Naziherrschaft bis zuletzt mitgetragen
Dass man in Deutschland zunächst lange von „Niederlage“ anstelle Befreiung sprach, gehöre zu der vielschichtigen Wahrheit über diesen Tag hinzu, so Jakobs. Dass nämlich breite Teile der deutschen Bevölkerung das nationalsozialistische Regime, den von ihm verantworteten Holocaust an den europäischen Juden und den von ihm ausgegangenen Weltkrieg, bei dem Millionen von Menschen starben und unzählige Städte in ganz Europa in Schutt und Asche gelegt worden, bis zuletzt mitgetragen und sich so auch mitschuldig gemacht hatten. „Der 8., 9. Mai fordert uns auf, über Schuld und Verantwortung nachzudenken.“
Das Gedenken an die Millionen Kriegstoten müsse „im historischen Bewusstsein der Menschheit eingeprägt und lebendig bleiben“, forderte Denis Mikerin, der erste Sekretär der russischen Botschaft in Berlin.
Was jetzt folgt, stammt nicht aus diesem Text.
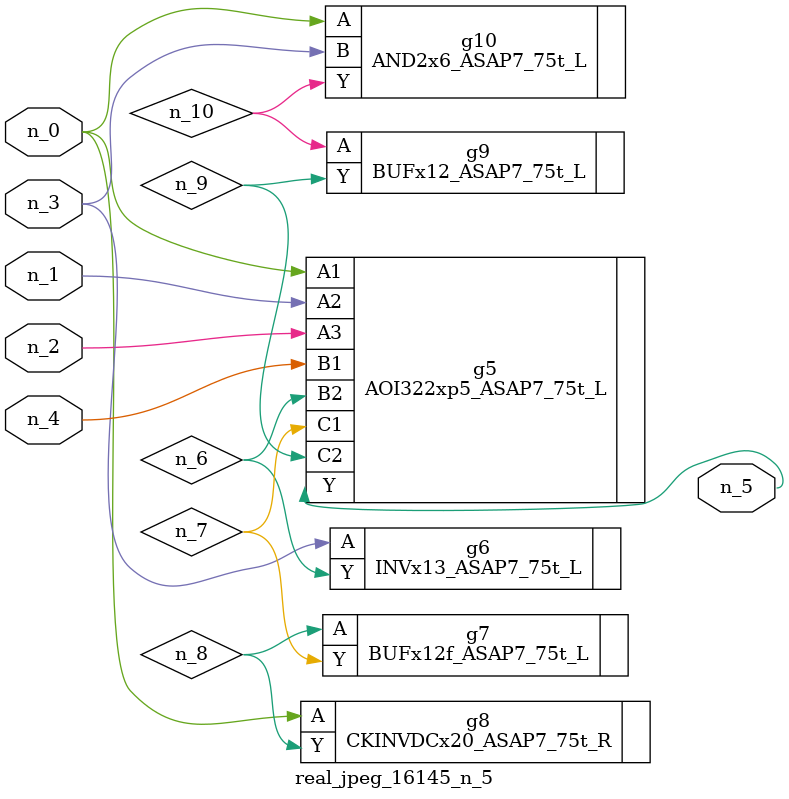
<source format=v>
module real_jpeg_16145_n_5 (n_4, n_0, n_1, n_2, n_3, n_5);

input n_4;
input n_0;
input n_1;
input n_2;
input n_3;

output n_5;

wire n_8;
wire n_6;
wire n_7;
wire n_10;
wire n_9;

AOI322xp5_ASAP7_75t_L g5 ( 
.A1(n_0),
.A2(n_1),
.A3(n_2),
.B1(n_4),
.B2(n_6),
.C1(n_7),
.C2(n_9),
.Y(n_5)
);

CKINVDCx20_ASAP7_75t_R g8 ( 
.A(n_0),
.Y(n_8)
);

AND2x6_ASAP7_75t_L g10 ( 
.A(n_0),
.B(n_3),
.Y(n_10)
);

INVx13_ASAP7_75t_L g6 ( 
.A(n_3),
.Y(n_6)
);

BUFx12f_ASAP7_75t_L g7 ( 
.A(n_8),
.Y(n_7)
);

BUFx12_ASAP7_75t_L g9 ( 
.A(n_10),
.Y(n_9)
);


endmodule
</source>
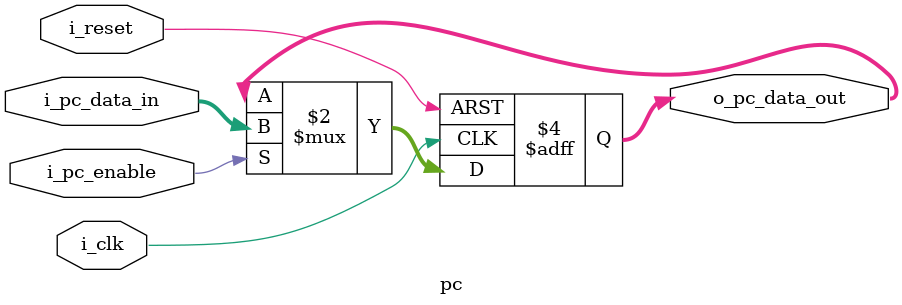
<source format=sv>
`ifndef PC
`define PC
module pc (
  input logic i_clk,
  input logic i_reset,
  input logic [31:0] i_pc_data_in,
  input logic i_pc_enable,
  output logic [31:0] o_pc_data_out);

  always_ff @(posedge i_clk or posedge i_reset) begin
    if (i_reset) begin
      o_pc_data_out <= 32'b0;
    end

    else if (i_pc_enable) begin
      o_pc_data_out <= i_pc_data_in;
    end

  end
endmodule
`endif
</source>
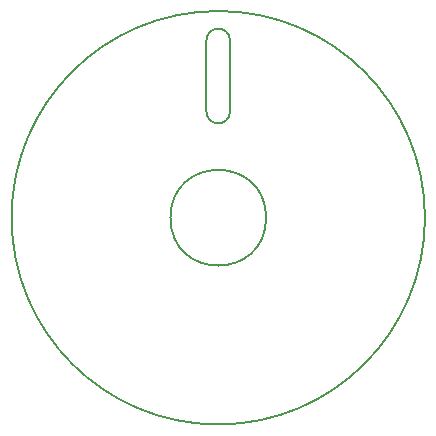
<source format=gm1>
G04 #@! TF.GenerationSoftware,KiCad,Pcbnew,8.0.7*
G04 #@! TF.CreationDate,2025-03-03T17:10:54+00:00*
G04 #@! TF.ProjectId,view_screen,76696577-5f73-4637-9265-656e2e6b6963,rev?*
G04 #@! TF.SameCoordinates,Original*
G04 #@! TF.FileFunction,Profile,NP*
%FSLAX46Y46*%
G04 Gerber Fmt 4.6, Leading zero omitted, Abs format (unit mm)*
G04 Created by KiCad (PCBNEW 8.0.7) date 2025-03-03 17:10:54*
%MOMM*%
%LPD*%
G01*
G04 APERTURE LIST*
G04 #@! TA.AperFunction,Profile*
%ADD10C,0.200000*%
G04 #@! TD*
G04 APERTURE END LIST*
D10*
X101000000Y-91000000D02*
G75*
G02*
X99000000Y-91000000I-1000000J0D01*
G01*
X99000000Y-85000000D02*
X99000000Y-91000000D01*
X101000000Y-91000000D02*
X101000000Y-85000000D01*
X99000000Y-85000000D02*
G75*
G02*
X101000000Y-85000000I1000000J0D01*
G01*
X117500000Y-100000000D02*
G75*
G02*
X82500000Y-100000000I-17500000J0D01*
G01*
X82500000Y-100000000D02*
G75*
G02*
X117500000Y-100000000I17500000J0D01*
G01*
X104050000Y-100000000D02*
G75*
G02*
X95950000Y-100000000I-4050000J0D01*
G01*
X95950000Y-100000000D02*
G75*
G02*
X104050000Y-100000000I4050000J0D01*
G01*
M02*

</source>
Die gemeinsame Erinnerung dürfe nicht „konjunkturpolitischen Stimmungssschwankungen“ zum Opfer fallen – ein Verweis auf die seit dem Ukraine-Konflikt frostigen Beziehungen zwischen Russland und dem Westen. Bis 2005 seien bei den Gedenktagen in Potsdam noch Kriegsveteranen dabei gewesen, erinnerte die Potsdamerin Svetlana Schukowa, die Witwe eines solchen Kriegsveteranen: „Es gibt sie nicht mehr.“ Alice Keiler, die vor 23 Jahren aus Usbekistan nach Potsdam kam und heute hier die Kunstschule Integrazia leitet, bedauerte, dass der 8. Mai kein Feiertag ist, sodass auch Arbeitnehmer oder Schüler am Gedenken teilnehmen könnten. Sie dankte den Potsdamern für das anhaltende Engagement gegen rechts, etwa gegen die „Pogida“-Demonstrationen: „Ich bin stolz auf unsere Stadt.“
Dank für gute Pflege der Soldatenfriedhöfe
Generaloberst Alexej Mitjuchin, der momentan bei einer Deutschlandreise unter anderem sowjetische Soldatenfriedhöfe besichtigt, dankte wiederum der Stadtverwaltung für die gute Pflege dieser Orte – in Potsdam gibt es neben dem Ehrenfriedhof auf dem Bassinplatz, wo 383 sowjetische Armeeangehörige beerdigt sind, auch noch den Sowjetischen Friedhof an der Michendorfer Chaussee, auf dem 2 398 sowjetische Kriegstote und weitere 2829 danach gestorbene Offiziere, Soldaten, Zivilangestellte der Armee und deren Angehörige ihre letzte Ruhe gefunden haben. Die deutschen Kriegsgräber in Wolgograd seien in ebenso gutem Zustand, betonte er.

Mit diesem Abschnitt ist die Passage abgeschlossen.